Cancer Treatment Centers of America

Mucositis

What is mucositis?

Mucositis is defined as an inflammation or ulceration of mucous membranes along the digestive tract, from the mouth to the anus. A frequent adverse effect of chemotherapy and radiation treatments that target the head and neck, stomatitis, or oral mucositis, is characterized by inflammation of the mouth that can develop into painful ulcers and mouth sores. Basic tasks such as eating and swallowing can become a challenge, leading to nutritional consequences, an increased risk of oral infections and difficulty speaking.

Gastrointestinal mucositis impacts the digestive system, and is more likely to affect cancer patients who take chemotherapy drugs. It may also be caused by radiation treatments to the abdominal or pelvic region. Telltale signs typically appear two weeks after the start of treatment and can include diarrhea, abdominal pain, bloating, rectal bleeding and anal or rectal ulcers.

How likely are cancer patients to experience mucositis?

Mucositis is one of the most common side effects for patients treated with chemotherapy or radiation for head or neck cancer, according to the Oral Cancer Foundation. Roughly 40 percent of cancer patients undergoing standard chemotherapy treatments experience oral mucositis, the Oral Cancer Foundation estimates, though gastrointestinal mucositis is also a known side effect of chemotherapy and radiation treatments.

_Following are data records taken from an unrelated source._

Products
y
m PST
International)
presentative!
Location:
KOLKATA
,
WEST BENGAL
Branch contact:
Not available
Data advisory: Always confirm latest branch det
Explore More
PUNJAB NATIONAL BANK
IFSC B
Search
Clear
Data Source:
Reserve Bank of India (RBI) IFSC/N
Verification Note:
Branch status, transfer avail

How can integrative care help?

Integrative cancer care offers several remedies to reduce the pain, discomfort and progression of mucositis and its impact on nutrition.

Naturopathic Medicine

Naturopathic medicine targets mucositis in its early “tingling” stage, when ulcers are just beginning to form. Targeted physical, exercise, massage and hydrotherapies may help, and naturopathic clinicians may recommend acupuncture and chiropractic care sessions, or dietary supplements, herbal and botanical preparations and amino acids such as L-glutamine. These providers work closely with nutrition therapists and pain management professionals to augment patients’ oral, nutritional and topical therapies, offering a comprehensive approach to symptom management.

Nutrition Therapy

Dietitians help patients meet their nutrition needs to achieve or maintain a well-nourished state with the goal of preventing delays in their cancer treatment regimen. Their advice can be essential in helping patients navigate painful mucositis, which affects patients’ ability to eat. Dietitians may recommend, for example, that patients suck on ice cubes to prevent mouth sores and numb the pain; increase fluid intake to prevent dehydration; eat soft, plain foods; or use supplements to maintain nutritional health. Since many nutrient deficiencies can be tied to mucositis, dietitians can assess which vitamins and minerals are lacking in the patient’s diet. In more extreme cases, patients may need feeding tubes if the pain and discomfort from oral food intake is too difficult.

Oncology Rehabilitation

Speech therapists who work on the oncology rehabilitation team may recommend an oral hygiene regimen to address mucositis. They can recommend oral rinses to reduce pain and improve oral care, reducing risk of infection and the severity of the mucositis. Additionally, speech pathologists may be instrumental in teaching patients techniques on how to swallow and speak, maximize salivary secretions, and to eat and drink without gagging or choking. They often work with other cancer care clinicians on the patient’s diet and pain management routine to craft a personalized plan.

Pain Management

The pain management team at Cancer Treatment Centers of America® (CTCA) is trained to manage cancer-related side effects such as mucositis. Mucositis symptoms may be alleviated with over-the-counter and prescription pain medications, prescribed by the licensed physicians on the pain management team.